Wednesday, December 30, 2009

Gambia and a Few Good Pounds

Gained a pound or two over the season? Worried about looking too heavy? Fear not! There truly is a solution that not only involves no effort whatsoever, but also actually allows for even more eating and the accumulation of even more pounds.


The solution is to move to Gambia.

In Gambia, "women do not battle the bulge, they celebrate it. A body is not something to be tamed and moulded."

Writer Catherine Pigott found this out during an extended trip to Gambia to teach English. She wrote about her experience in The Globe and Mail (March 20,1991). The Gambian women thought Pigott was far too thin and called her "Chicken-hips."

Pigott "marvelled at this accolade, for [she] had never been called thin in [her]life." She found it difficult to explain that in her North American culture, women with too hearty an appetite were thought unattractive and that they denied themselves food to achieve "perfect slenderness."

Dieting is unnatural in Gambia where there is "no place for thinness. It made people sad.
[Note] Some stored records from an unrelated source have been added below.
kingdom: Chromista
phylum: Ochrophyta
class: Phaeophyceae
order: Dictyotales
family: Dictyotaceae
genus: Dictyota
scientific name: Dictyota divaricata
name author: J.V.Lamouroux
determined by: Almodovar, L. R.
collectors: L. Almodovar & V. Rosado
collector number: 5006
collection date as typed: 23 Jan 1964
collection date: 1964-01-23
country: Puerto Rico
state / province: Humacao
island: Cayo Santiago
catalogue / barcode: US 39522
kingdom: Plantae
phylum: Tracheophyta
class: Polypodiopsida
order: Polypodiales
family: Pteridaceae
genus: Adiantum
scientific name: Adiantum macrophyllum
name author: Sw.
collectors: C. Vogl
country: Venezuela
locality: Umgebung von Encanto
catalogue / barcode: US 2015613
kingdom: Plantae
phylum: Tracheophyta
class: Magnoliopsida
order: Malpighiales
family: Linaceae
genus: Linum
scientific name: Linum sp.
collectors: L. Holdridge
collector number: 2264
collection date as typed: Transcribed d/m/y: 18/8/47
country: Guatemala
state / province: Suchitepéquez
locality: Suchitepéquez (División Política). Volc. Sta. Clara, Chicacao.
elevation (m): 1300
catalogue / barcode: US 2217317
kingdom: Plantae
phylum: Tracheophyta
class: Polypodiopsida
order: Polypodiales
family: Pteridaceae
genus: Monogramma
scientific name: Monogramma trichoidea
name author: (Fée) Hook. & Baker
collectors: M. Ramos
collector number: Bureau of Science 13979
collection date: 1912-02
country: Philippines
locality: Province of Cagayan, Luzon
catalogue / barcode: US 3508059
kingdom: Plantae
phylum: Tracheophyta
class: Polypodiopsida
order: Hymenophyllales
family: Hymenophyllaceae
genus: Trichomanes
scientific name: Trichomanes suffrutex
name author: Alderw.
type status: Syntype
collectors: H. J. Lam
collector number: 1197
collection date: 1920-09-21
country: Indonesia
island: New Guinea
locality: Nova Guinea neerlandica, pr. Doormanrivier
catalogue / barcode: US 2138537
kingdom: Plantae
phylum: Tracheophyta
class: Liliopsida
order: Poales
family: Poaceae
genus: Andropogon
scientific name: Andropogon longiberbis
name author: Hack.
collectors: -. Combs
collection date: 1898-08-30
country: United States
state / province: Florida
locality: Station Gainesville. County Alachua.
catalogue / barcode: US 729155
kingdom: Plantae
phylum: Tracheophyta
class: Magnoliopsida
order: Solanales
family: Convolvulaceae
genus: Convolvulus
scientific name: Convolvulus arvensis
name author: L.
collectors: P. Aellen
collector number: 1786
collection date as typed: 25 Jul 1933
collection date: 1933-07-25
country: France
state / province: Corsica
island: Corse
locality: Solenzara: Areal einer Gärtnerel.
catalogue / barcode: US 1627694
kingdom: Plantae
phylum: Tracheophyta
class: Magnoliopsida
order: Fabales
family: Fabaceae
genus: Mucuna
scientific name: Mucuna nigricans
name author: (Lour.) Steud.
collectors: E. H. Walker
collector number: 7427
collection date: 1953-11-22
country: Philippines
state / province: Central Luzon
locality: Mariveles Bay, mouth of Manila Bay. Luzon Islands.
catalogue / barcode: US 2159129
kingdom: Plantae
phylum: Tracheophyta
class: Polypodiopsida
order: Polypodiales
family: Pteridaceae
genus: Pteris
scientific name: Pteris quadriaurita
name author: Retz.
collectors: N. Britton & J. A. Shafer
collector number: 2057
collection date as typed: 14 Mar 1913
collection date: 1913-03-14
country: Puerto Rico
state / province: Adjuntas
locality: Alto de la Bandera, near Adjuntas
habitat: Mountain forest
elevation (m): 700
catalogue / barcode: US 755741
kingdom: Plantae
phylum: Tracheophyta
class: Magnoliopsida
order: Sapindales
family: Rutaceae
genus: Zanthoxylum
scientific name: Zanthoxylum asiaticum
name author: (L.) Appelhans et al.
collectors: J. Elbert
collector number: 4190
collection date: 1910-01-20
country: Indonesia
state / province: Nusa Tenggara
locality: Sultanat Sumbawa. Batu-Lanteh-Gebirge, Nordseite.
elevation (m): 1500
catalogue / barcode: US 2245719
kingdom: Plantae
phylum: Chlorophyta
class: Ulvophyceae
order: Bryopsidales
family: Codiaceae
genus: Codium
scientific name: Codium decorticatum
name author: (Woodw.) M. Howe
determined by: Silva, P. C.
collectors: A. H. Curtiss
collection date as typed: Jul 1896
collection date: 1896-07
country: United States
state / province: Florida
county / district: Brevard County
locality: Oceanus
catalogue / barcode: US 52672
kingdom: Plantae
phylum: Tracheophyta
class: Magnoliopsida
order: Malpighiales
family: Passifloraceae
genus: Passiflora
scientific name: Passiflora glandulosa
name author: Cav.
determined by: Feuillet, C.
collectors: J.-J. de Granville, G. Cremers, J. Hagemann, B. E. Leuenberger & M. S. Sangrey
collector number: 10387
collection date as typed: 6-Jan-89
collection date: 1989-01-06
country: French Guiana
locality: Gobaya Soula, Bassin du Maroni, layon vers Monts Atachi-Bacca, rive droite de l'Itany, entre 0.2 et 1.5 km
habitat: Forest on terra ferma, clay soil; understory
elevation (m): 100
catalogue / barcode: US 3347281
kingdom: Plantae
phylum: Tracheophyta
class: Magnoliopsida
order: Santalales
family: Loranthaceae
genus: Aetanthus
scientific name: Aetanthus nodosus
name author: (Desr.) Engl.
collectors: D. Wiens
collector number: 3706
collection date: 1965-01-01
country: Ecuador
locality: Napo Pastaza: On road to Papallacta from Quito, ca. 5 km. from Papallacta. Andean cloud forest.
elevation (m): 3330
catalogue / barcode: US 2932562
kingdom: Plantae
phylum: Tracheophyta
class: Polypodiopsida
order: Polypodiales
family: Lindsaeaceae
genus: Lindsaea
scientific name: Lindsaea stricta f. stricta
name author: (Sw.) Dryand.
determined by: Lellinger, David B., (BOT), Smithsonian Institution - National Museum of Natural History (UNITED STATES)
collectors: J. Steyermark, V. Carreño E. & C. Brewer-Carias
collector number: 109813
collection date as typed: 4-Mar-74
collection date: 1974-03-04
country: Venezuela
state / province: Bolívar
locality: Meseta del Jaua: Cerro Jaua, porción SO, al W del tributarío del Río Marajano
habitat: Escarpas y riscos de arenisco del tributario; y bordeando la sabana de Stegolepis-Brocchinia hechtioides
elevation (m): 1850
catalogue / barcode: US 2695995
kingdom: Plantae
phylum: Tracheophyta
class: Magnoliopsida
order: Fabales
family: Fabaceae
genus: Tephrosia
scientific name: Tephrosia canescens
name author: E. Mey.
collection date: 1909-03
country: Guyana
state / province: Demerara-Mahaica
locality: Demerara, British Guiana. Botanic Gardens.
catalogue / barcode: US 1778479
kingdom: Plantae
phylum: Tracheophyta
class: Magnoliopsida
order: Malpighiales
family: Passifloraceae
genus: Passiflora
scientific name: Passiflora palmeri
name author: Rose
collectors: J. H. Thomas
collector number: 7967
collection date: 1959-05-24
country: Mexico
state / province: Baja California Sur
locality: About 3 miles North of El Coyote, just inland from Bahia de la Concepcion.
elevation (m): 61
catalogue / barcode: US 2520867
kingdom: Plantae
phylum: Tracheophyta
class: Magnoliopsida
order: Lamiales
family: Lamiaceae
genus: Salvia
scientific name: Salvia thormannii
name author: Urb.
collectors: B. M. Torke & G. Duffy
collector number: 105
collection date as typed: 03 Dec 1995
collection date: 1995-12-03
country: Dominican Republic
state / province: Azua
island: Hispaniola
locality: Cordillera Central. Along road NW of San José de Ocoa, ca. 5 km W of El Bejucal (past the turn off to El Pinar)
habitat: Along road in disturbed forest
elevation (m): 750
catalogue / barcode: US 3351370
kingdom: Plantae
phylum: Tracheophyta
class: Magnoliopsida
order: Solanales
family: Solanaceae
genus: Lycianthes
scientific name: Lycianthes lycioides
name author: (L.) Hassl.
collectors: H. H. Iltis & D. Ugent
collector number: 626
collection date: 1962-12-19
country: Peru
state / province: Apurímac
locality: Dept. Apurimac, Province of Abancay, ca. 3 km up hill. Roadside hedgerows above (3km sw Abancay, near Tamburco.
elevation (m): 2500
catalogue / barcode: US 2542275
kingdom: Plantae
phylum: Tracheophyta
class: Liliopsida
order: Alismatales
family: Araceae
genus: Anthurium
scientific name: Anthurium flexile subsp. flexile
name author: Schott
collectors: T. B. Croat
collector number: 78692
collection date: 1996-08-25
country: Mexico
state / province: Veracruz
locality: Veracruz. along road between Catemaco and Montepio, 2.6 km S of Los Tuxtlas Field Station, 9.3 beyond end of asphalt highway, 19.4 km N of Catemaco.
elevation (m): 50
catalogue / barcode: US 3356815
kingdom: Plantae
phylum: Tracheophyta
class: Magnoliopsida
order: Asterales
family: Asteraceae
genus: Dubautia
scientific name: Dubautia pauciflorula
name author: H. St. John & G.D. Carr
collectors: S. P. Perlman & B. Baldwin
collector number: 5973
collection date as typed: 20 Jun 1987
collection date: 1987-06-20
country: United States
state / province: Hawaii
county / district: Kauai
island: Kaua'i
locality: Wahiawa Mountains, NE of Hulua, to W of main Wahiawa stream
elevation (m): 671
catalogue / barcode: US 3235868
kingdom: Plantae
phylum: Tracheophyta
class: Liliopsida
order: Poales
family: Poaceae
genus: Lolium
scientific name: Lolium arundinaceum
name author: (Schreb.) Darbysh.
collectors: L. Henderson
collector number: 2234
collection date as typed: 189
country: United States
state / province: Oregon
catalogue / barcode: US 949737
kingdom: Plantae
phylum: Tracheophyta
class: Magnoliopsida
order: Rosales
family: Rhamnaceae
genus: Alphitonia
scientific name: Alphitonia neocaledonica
It reminded them of things they wanted to forget, such as poverty, drought, and starvation." Pigott changed her weight and her attitude towards weight during her Gambian stay, coming to believe that their views of body size and female beauty were much more natural than those in the North American culture of denial and disapproval.

Despite wishing to retain her new attitude towards her body image and weight, when Pigott came home, she was bombarded with the familiar cultural messages. They "don't use words such as 'cheating,' 'naughty,' or 'guilty' when they talk about eating" in Gambia, but they do in Canada. "Family members kindly suggested that [she] might look and feel better if [she] slimmed down a little."

Pigott joined a gym, dieted, and felt her freedom about weight slip away. The fear of fat had returned, as had the "time to exert control over [her] body."

Pigott's article underscores North American attitudes towards female beauty and body image and towards an ideal of thinness. Yet there can be too much of a good thing. In Mauritania, fat women are so desirable that until only the last few years girls have been force-fed to make them more attractive to prospective husbands. Fortunately, the practice is very much on the decline, and attitudes towards it are changing.

As Pigott writes, it is not good to "romanticize...rock-hard lives" of Gambian women; the value placed on a heavier body may indeed be restrictive for some women in that culture (although not, I think, nearly to the degree it is in Mauritania!).

So there you have it. Worry no longer about those extra pounds! Move to Gambia! The only other sane solution is to change our attitudes about control, thinness, and female beauty. (Why do I think that planning and moving to Gambia might be easier?)





(The Catherine Pigott article originally in The Globe and Mail is anthologized in The Act of Writing: Canadian Essays for Composition. Ed. Ronald Conrad. 8th ed.Toronto: McGraw-Hill, 2009. 197-199. The quotes are from the anthology.)